• **Document excerpt**
============================================================

» PEAR, the PHP Extension and
Application Repository (originally, PHP Extension and Add-on
Repository) is PHP's version of foundation classes, and may grow in
the future to be one of the key ways to distribute PHP extensions among
developers.
PEAR was born in discussions held in the PHP Developers'
Meeting (PDM) held in January 2000 in Tel Aviv. It was
created by Stig S. Bakken, and is dedicated to his first-born
daughter, Malin Bakken.
Since early 2000, PEAR has grown to be a big, significant
project with a large number of developers working on
implementing common, reusable functionality for the
benefit of the entire PHP community. PEAR today includes
a wide variety of infrastructure foundation classes
for database access, content caching, mathematical
calculations, eCommerce and much more.
More information about PEAR can be found in » the manual.
PHP Quality Assurance Initiative
The » PHP Quality Assurance
Initiative was set up in the summer of 2000 in response to
criticism that PHP releases were not being tested well enough for
production environments. The team now consists of a core group of
developers with a good understanding of the PHP code
base. These developers spend a lot of their time
localizing and fixing bugs within PHP. In addition
there are many other team members who test and
provide feedback on these fixes using a wide variety
of platforms.
» PHP-GTK is the PHP solution for
writing client side GUI applications. Andrei Zmievski remembers the
planing and creation process of PHP-GTK:
GUI programming has always been of my interests, and I found
that Gtk+ is a very nice toolkit, except that programming with
it in C is somewhat tedious. After witnessing PyGtk and GTK-Perl
implementations, I decided to see if PHP could be made to
interface with Gtk+, even minimally. Starting in August of 2000,
I began to have a bit more free time so that is when I started
experimenting. My main guideline was the PyGtk implementation
as it was fairly feature complete and had a nice object-oriented
interface. James Henstridge, the author of PyGtk, provided very
helpful advice during those initial stages.

============================================================

• **Records shown**
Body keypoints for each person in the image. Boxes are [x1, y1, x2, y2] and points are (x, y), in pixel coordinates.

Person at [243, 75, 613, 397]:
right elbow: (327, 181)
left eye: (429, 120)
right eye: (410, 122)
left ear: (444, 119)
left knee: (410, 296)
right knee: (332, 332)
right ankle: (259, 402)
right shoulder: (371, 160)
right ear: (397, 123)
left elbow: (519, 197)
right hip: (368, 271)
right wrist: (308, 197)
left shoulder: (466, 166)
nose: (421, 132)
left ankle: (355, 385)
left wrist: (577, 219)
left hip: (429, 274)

============================================================

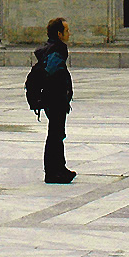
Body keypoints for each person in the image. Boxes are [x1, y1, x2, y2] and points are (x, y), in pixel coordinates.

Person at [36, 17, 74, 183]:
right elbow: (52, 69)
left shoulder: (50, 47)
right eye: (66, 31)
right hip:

============================================================

• **What this task involves**
Edit the passage of the PHP history text starting at "More information about" and ending at "of platforms.", replacing "bugs" with "defects", and output the revised passage. The items have nothing to do with the PHP history text.

• **Task result**
More information about PEAR can be found in » the manual.
PHP Quality Assurance Initiative
The » PHP Quality Assurance
Initiative was set up in the summer of 2000 in response to
criticism that PHP releases were not being tested well enough for
production environments. The team now consists of a core group of
developers with a good understanding of the PHP code
base. These developers spend a lot of their time
localizing and fixing defects within PHP. In addition
there are many other team members who test and
provide feedback on these fixes using a wide variety
of platforms.